## Document passage
Option Care Health is sticking to what it knows best when it comes to acquisitions, following its failed $3.6 billion bid to buy home health giant Amedisys last spring.
After losing out to UnitedHealth Group’s $3.3 billion all-cash offer for Amedisys, President and CEO John Rademacher said the home infusion company will use capital to buy companies more closely aligned with Option Care Health’s core business.
“We will look at opportunities that either increase our market presence or increase the enablement of us providing care to patients in the home or one of our infusion suites,” Rademacher said. “There is no timeline. We will look at a lot of different things in the marketplace and evaluate them from both a strategic and economic positioning value.”
Option Care Health is the nation’s largest independent provider, by revenue, of home and alternate site infusion services. In early May, it announced a deal to buy Amedisys. But a little more than a month later UnitedHealth Group swooped in with a counteroffer that Amedisys accepted. Amedisys paid Option Care a breakup fee of $106 million.
Rademacher called Amedisys a “unique asset” and said the attempted acquisition would have helped Option Care provide more coordinated care to patients. But with that deal in the rear view mirror, Rademacher said his company is looking for other ways to provide more care to patients.
It wants to increase the number of alternate site infusion suites beyond the current 160 locations. The company began growing that part of the business when the pandemic exacerbated the nursing shortage. A single nurse at an infusion suite can serve multiple patients at a time and those sites could offer opportunities to provide other services, he said.

## Available data

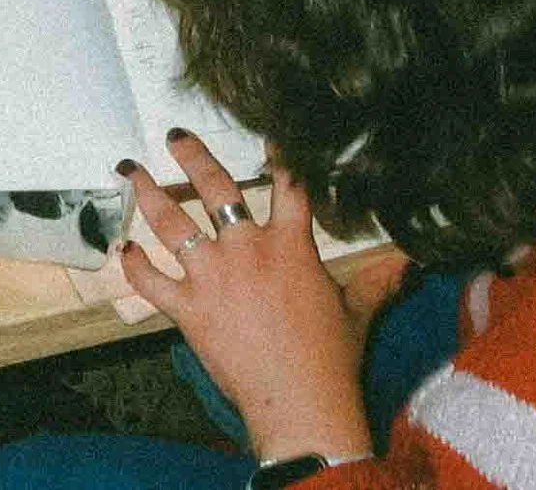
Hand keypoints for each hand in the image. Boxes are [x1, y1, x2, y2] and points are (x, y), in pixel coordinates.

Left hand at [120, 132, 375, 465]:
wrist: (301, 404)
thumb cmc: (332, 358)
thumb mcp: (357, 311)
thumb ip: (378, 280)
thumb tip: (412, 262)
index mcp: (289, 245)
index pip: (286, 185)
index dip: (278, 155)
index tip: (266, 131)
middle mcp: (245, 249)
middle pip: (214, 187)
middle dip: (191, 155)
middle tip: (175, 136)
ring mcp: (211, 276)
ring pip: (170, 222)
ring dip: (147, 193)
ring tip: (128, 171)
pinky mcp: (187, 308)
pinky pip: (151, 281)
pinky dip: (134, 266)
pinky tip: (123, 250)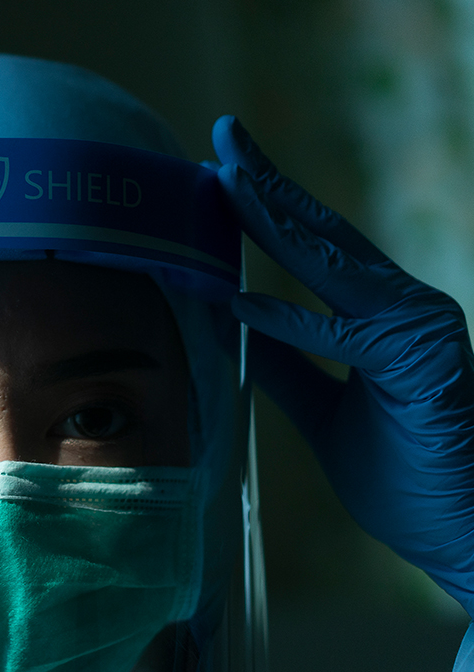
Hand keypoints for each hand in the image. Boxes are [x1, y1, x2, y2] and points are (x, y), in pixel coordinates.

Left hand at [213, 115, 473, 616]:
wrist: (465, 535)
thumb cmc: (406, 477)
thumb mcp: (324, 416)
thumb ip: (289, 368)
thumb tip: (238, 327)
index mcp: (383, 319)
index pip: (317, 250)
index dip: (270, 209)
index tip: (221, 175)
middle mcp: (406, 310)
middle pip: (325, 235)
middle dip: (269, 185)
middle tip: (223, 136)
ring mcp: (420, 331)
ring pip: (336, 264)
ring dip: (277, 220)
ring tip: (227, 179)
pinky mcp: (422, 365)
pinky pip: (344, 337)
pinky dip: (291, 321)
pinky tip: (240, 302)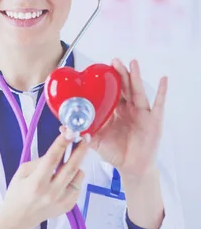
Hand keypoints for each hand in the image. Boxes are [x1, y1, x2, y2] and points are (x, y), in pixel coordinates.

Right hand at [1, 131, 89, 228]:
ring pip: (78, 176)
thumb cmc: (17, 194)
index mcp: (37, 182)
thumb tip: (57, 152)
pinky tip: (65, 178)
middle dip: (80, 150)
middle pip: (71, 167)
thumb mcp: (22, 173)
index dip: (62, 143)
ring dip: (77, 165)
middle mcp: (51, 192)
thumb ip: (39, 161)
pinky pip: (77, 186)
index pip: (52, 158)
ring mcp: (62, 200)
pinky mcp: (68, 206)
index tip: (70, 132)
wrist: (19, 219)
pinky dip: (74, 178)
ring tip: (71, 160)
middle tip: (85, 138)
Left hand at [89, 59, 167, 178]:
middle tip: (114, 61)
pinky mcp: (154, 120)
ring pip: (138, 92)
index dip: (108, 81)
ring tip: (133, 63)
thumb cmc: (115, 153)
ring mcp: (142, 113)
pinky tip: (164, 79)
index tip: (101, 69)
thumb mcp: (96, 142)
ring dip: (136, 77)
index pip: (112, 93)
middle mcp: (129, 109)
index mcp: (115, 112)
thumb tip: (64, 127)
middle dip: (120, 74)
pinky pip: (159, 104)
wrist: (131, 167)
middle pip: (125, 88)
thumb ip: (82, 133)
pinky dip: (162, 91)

* * *

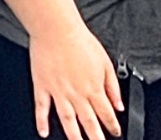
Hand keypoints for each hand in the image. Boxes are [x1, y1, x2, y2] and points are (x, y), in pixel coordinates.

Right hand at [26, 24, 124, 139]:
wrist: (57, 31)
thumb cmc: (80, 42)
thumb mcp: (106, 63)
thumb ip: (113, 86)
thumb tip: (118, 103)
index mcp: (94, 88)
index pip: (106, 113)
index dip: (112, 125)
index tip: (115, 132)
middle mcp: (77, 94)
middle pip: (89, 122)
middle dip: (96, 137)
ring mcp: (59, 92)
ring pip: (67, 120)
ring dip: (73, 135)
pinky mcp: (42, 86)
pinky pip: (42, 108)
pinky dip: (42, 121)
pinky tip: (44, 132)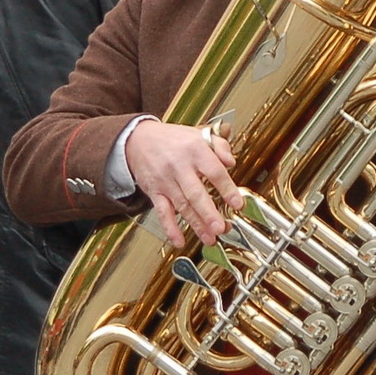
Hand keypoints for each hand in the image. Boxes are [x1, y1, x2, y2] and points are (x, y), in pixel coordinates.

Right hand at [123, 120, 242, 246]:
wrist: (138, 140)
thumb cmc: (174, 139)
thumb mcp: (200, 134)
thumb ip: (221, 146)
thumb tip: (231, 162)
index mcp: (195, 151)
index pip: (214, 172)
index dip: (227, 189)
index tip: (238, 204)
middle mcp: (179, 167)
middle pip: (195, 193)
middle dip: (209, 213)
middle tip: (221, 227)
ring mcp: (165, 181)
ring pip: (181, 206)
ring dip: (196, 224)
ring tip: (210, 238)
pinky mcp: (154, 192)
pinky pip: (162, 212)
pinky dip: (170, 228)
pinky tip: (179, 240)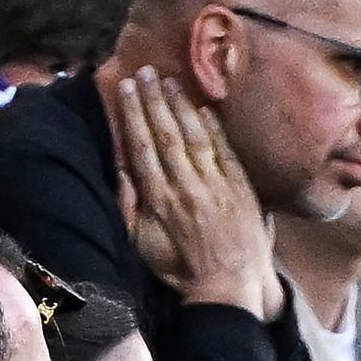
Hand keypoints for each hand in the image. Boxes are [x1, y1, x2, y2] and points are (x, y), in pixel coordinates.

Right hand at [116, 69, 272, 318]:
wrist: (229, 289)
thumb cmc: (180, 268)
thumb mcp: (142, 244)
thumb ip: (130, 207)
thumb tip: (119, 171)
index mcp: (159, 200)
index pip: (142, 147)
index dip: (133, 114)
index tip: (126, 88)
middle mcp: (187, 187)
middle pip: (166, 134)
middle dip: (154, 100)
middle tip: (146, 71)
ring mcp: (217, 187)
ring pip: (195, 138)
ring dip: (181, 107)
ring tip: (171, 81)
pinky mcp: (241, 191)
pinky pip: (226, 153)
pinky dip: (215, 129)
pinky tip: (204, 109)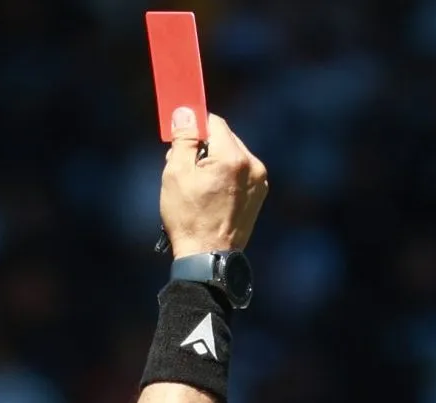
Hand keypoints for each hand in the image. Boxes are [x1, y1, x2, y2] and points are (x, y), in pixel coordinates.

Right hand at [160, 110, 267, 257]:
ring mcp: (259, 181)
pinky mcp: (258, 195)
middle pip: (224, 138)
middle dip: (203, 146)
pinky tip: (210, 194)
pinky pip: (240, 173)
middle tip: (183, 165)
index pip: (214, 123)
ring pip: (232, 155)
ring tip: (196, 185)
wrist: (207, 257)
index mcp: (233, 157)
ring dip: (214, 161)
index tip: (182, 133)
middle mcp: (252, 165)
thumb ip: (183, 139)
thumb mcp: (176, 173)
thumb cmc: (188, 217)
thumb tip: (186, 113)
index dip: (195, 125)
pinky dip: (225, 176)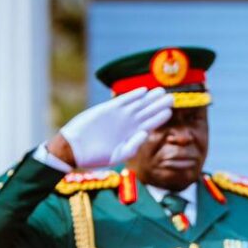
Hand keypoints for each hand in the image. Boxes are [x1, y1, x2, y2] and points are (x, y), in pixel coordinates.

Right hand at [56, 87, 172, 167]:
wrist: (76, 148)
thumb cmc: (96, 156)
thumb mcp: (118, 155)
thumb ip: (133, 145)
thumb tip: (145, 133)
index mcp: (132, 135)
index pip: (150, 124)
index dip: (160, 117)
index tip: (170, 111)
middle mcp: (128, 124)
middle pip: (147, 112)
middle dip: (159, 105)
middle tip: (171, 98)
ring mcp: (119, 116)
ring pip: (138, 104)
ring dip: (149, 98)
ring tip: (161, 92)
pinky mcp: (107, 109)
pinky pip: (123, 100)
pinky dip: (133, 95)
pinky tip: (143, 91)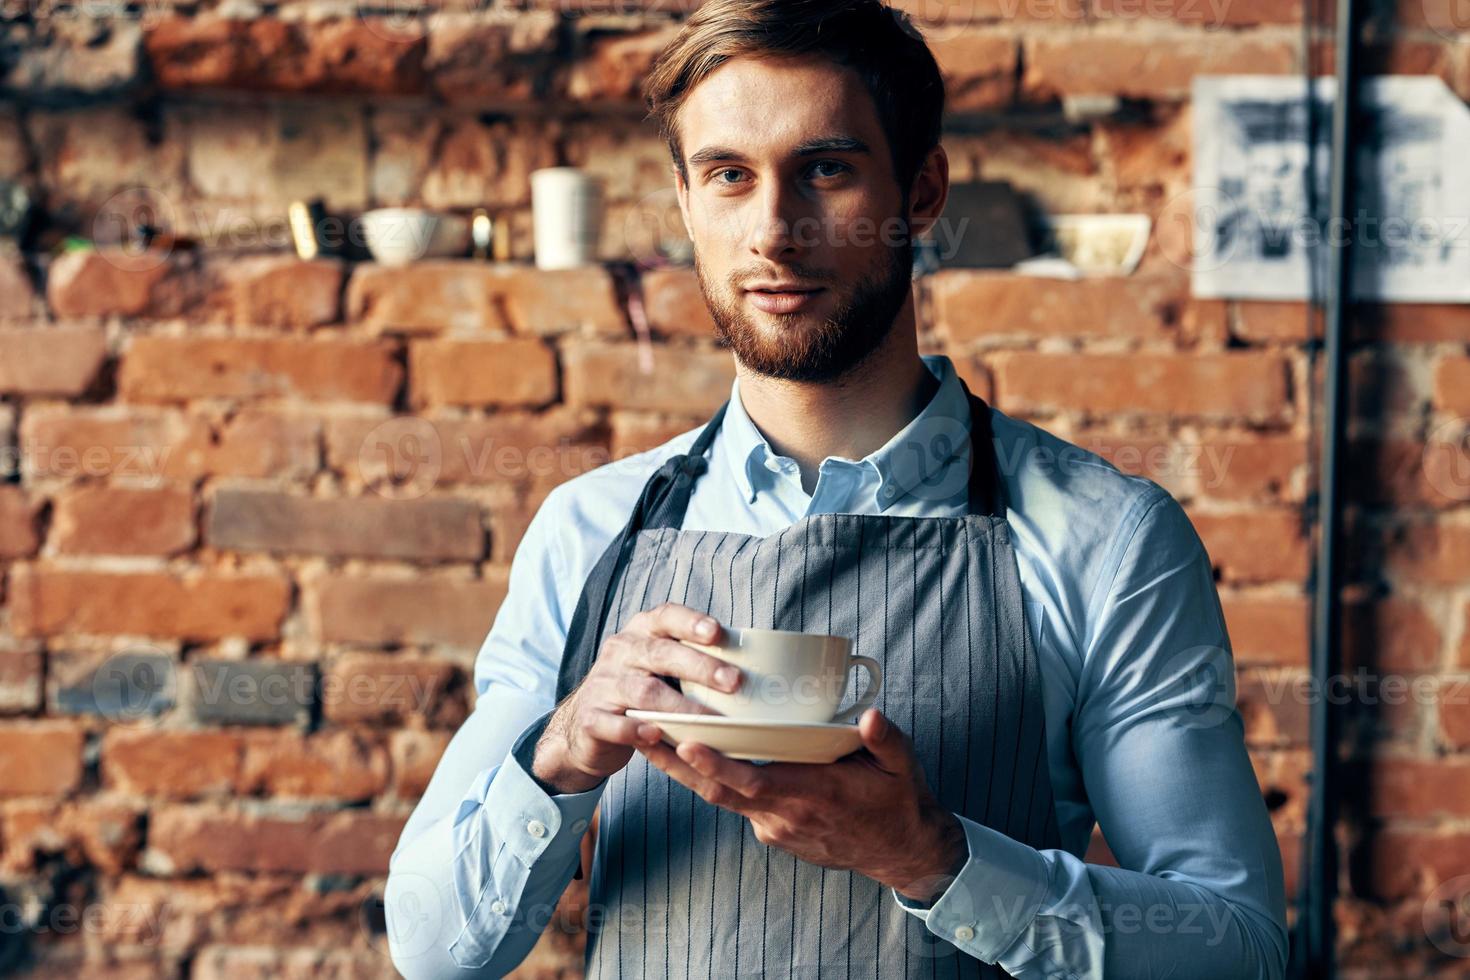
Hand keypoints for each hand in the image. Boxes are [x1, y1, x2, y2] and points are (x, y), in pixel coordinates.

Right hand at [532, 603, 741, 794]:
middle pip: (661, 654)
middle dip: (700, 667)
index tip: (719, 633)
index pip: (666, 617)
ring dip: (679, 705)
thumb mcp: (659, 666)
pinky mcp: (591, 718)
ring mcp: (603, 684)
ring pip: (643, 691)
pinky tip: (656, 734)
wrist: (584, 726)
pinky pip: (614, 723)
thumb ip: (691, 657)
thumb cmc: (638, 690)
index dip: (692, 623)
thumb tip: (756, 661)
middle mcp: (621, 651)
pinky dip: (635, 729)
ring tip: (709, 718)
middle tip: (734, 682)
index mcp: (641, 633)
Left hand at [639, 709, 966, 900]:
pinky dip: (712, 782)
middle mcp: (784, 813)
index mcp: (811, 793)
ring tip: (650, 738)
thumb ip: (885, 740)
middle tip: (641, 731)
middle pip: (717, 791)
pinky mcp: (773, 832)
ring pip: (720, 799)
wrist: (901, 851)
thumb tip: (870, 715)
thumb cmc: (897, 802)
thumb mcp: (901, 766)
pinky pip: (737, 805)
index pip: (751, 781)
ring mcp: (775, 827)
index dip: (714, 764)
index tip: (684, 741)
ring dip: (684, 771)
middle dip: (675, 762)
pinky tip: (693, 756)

## Required work
Continue the Option Care Health article from its last sentence. The items come from a separate source and are unrelated to the article.

## Answer for this exercise
“Is there additional data we can capture around assessments and surveys that can be provided back to physicians,” Rademacher said. “We can also look at whether there are ways patients can effectively manage activities of daily living that could improve their comprehensive care plan.”
Had Option Care acquired Amedisys, it would have moved closer to becoming a more vertically integrated healthcare company, a trend sweeping the healthcare industry. But Rademacher said he does not think the company needs to become that type of provider to be successful.
“I don’t feel that we have to go deep on vertical integration,” Rademacher said. “I do think we have to be thinking about how we are evolving our model and how we continue to innovate around the patient and being good at what we do.”
Last week, Option Care reported third-quarter net income of $56.3 million, or 31 cents per share, a 45% increase from last year's third quarter. Quarterly revenue increased 7%, to $1.09 billion.